In the old days, craft service  didn’t deal with food at all, because there was no free food service on the studio sets. Actors simply brought their own food in brown bags, and there was a break for lunch.

But then hours on set really began to stretch out. ”Now you get into issues of people being tired, being hungry,” Conover says. “Well, who’s gonna order the pizza? We’ll have the craft service guy do it.” Craft service was already doing odd jobs: digging a hole to place a camera at ground level, laying out protective material on sets — and cleanups, too. (Source: NPR)

Previously I discussed a real simple yet powerful variation of Ansoff Growth Matrix – one that is fitted to look at customers and customer jobs instead of markets and products. Customer jobs in its essence is a customer need (utilitarian or hedonistic) and customers buy products (or hire them) to fulfill those needs.

Here is how the growth matrix looks like with customers and jobs.

Customer Jobs To Be Done Growth Matrix Any business that is either trying to break in (startup) or trying to expand (enterprises) has four paths based on this matrix and related actions that go with those options. One of the options is:  Serving new jobs of customers you already have (that is jobs you did not serve in top left quadrant).

When customers already hire your products for certain jobs you have an incredible opportunity to understand  rest of their jobs and identify those that you could serve with simple product pivot. You can’t go after every job. Strategy is about making choices. Your choice has to be based on opportunity size, your cost to fill that job better than what customers hire to do the job and your likelihood of success.

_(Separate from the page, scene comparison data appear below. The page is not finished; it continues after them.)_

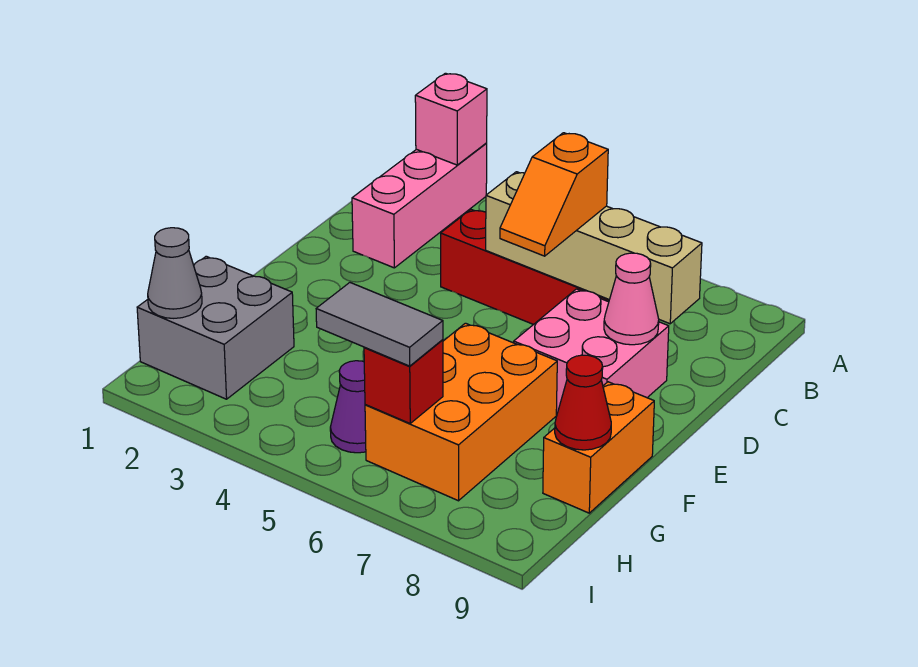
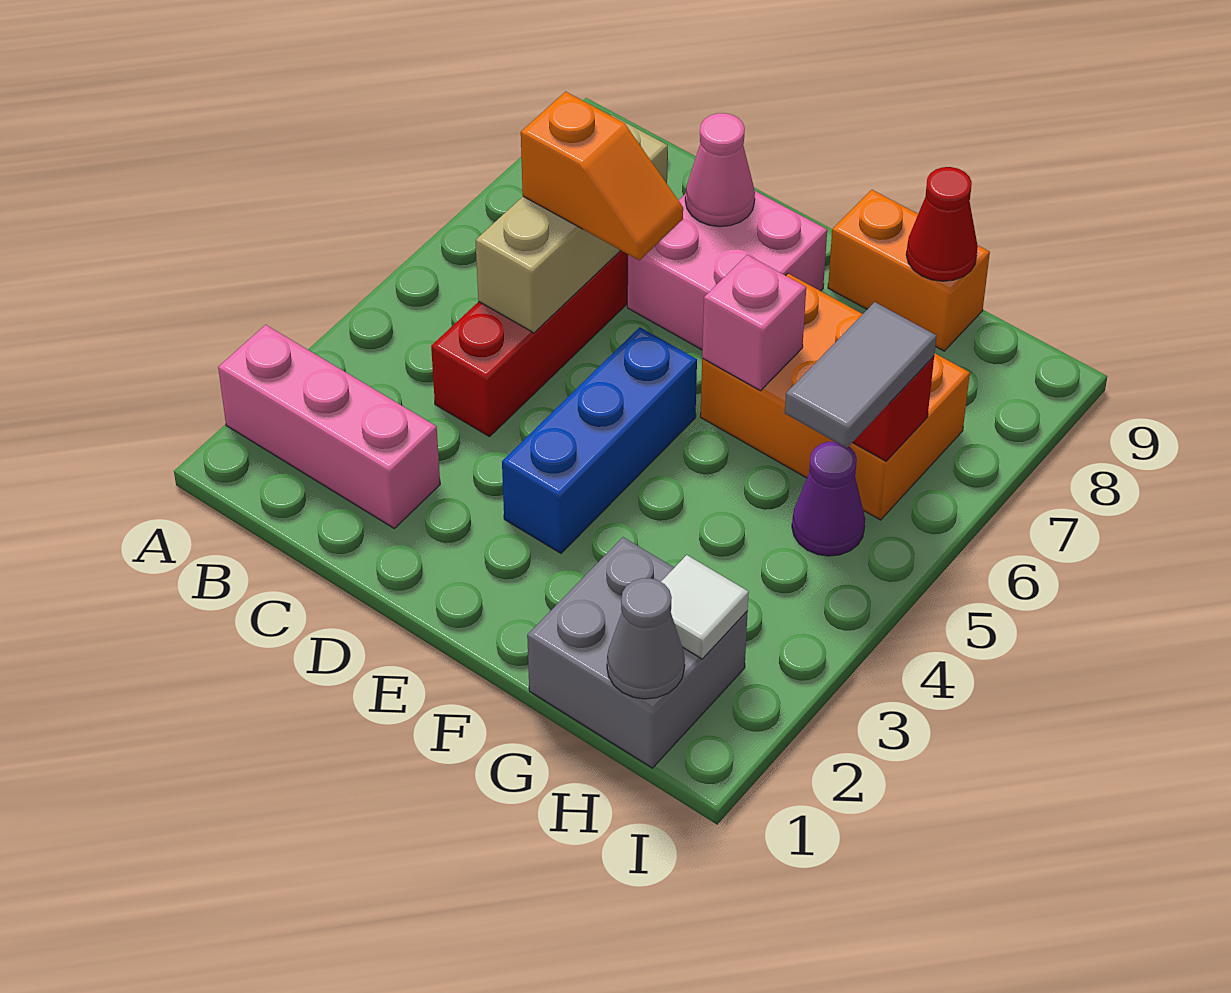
pink brick A2 level 2 -> pink brick F6 level 2
tan brick C5:C8 level 2 -> tan brick C5:C7 level 2
none -> blue brick E3:E5 level 1
none -> white tile H2 level 2

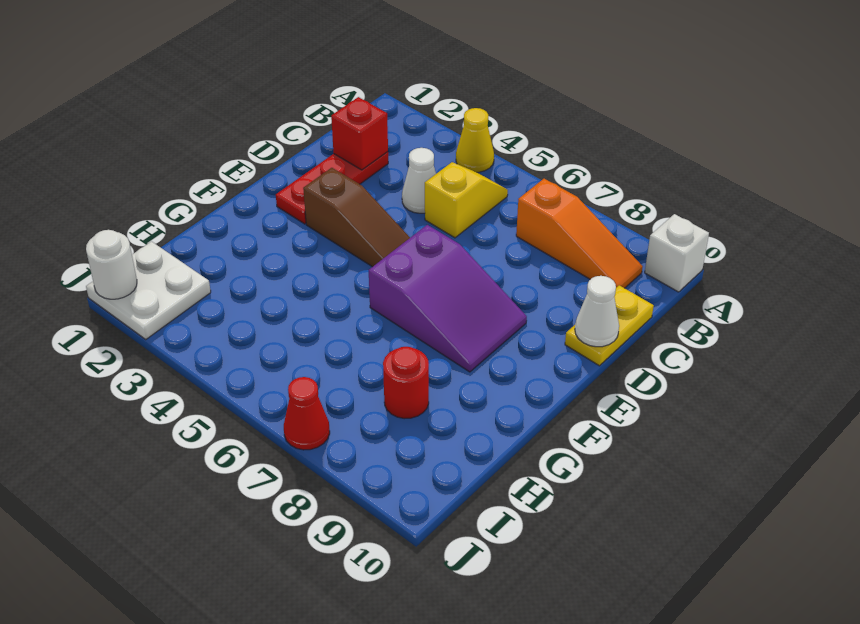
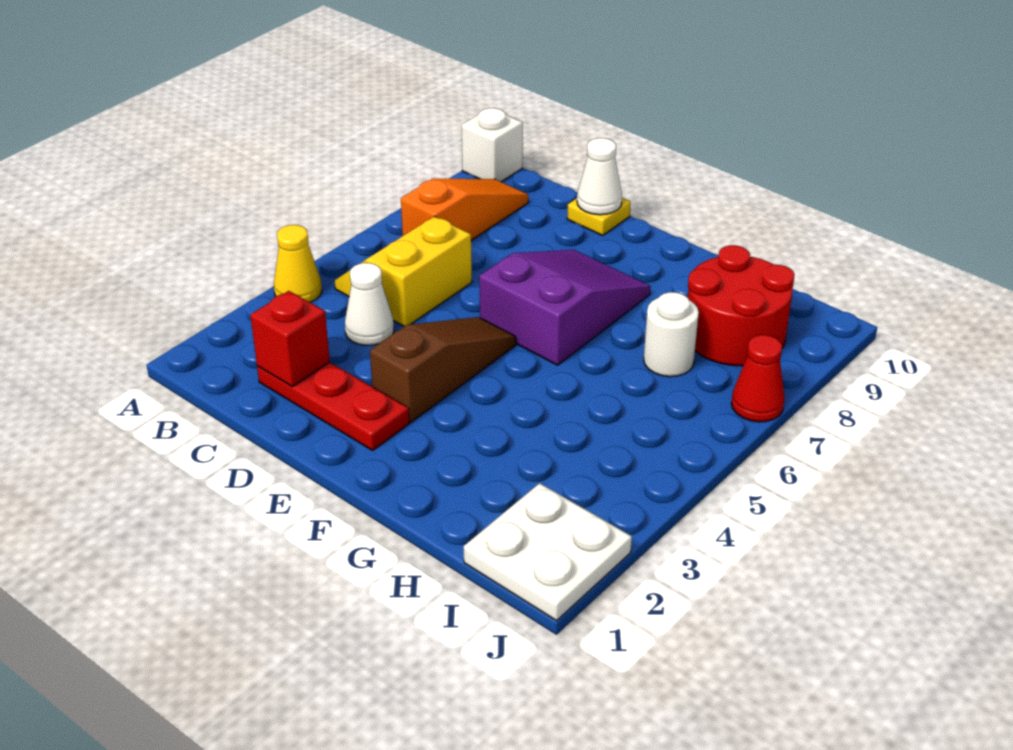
yellow slope B5:C5 level 1 top C -> yellow slope B5:C6 level 1 top C
yellow plate C10:D10 level 1 -> yellow plate D10 level 1
red round brick H8 level 1 -> red round brick H8:I9 level 1
white round brick J1 level 2 -> white round brick H7 level 1

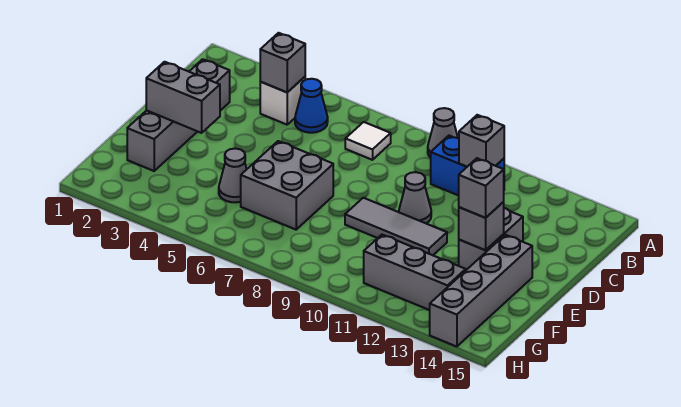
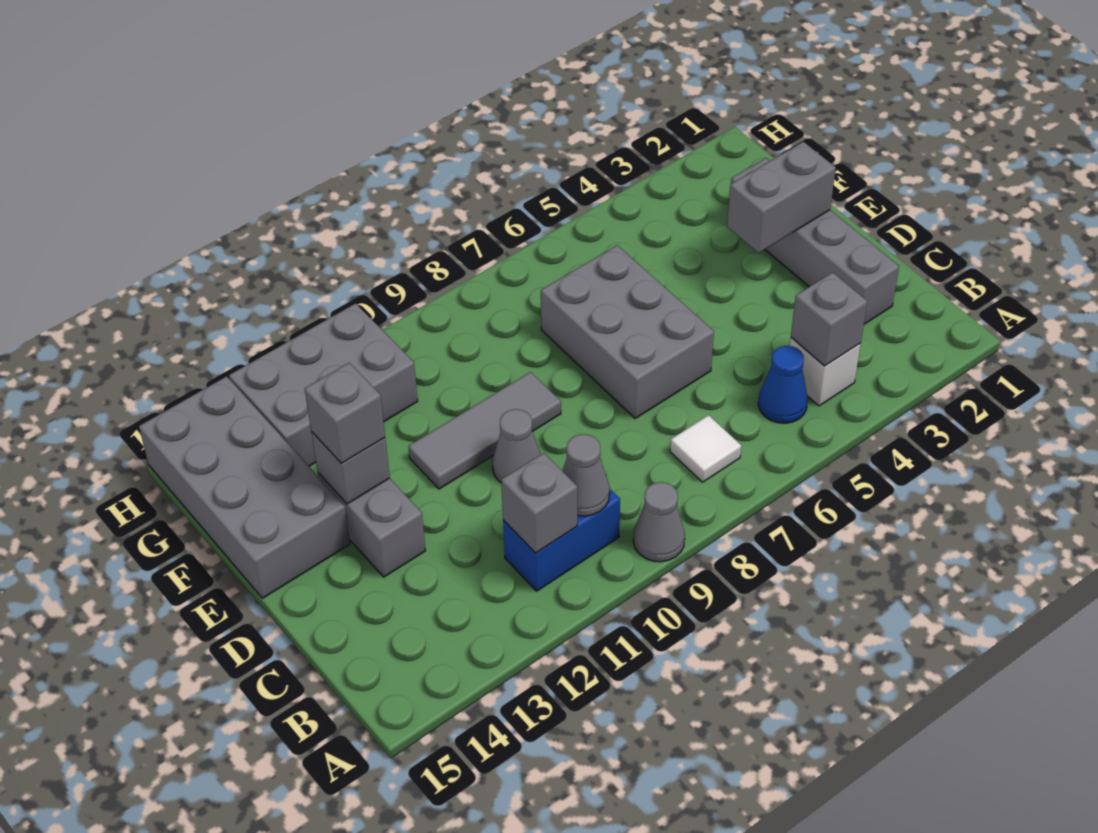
grey brick E6:F7 level 1 -> grey brick D6:F7 level 1
grey brick E14:H14 level 1 -> grey brick E14:H15 level 1
grey cone F5 level 1 -> grey cone B10 level 2
grey brick G11:G13 level 1 -> grey brick G11:H13 level 1

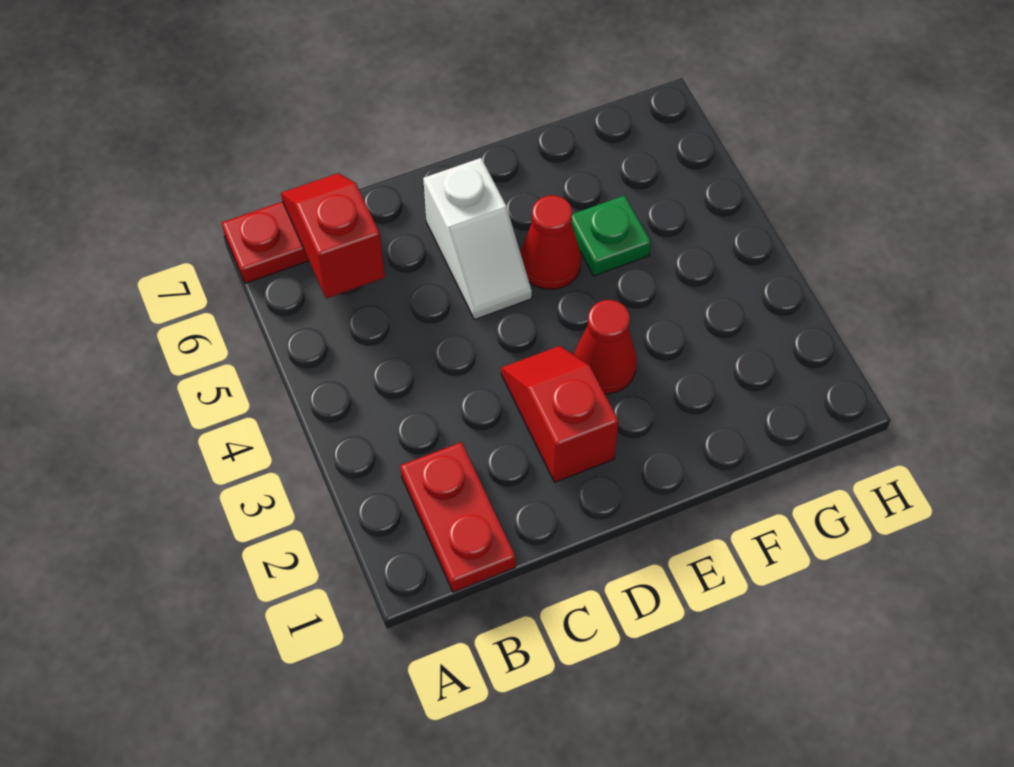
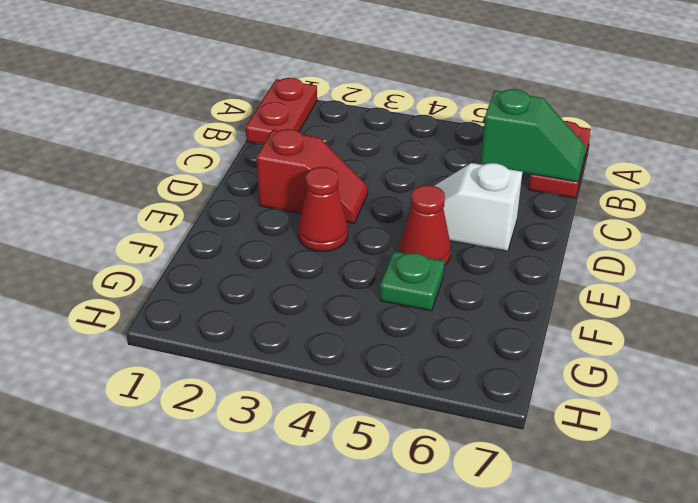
red plate B1:B2 level 1 -> red plate A1:B1 level 1
red slope B6:B7 level 2 top 6 -> green slope B6:B7 level 2 top 6

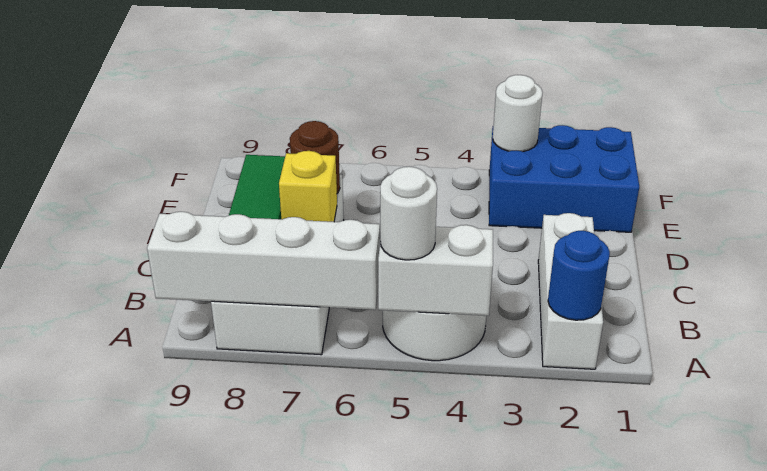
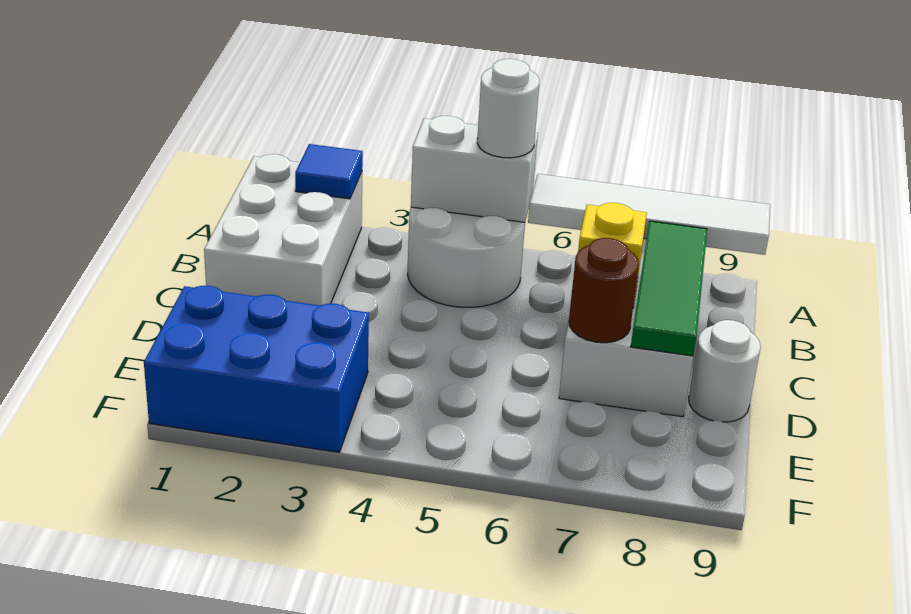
white brick A2:C2 level 1 -> white brick A1:C2 level 1
blue round brick A2 level 2 -> blue tile A2 level 2
white brick A6:A9 level 2 -> white tile A6:A9 level 2
white round brick F3 level 2 -> white round brick D9 level 1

In the case of Craft Service featured in the NPR story their customers originally had hired them for different job. The new job of feeding the production crew did not exist or had alternatives (brown-bagging). A change in environment created this new job that needed addressing.

It is likely Craft Service did not actively make a strategic decision to take on food service. But they did their current job so well that their customers sought them out to fill new jobs. As managing food service fit  within the realm of what Craft Service was doing it was a right product pivot.

While Craft Service got lucky, if we want to take this path to grow our business we must be constantly engaging with our customers to surface new jobs that our offerings would serve better than current alternatives while making a profit for us. Sometimes better product positioning would suffice, other times product pivots are required.

How do you find the jobs your customers hiring products for?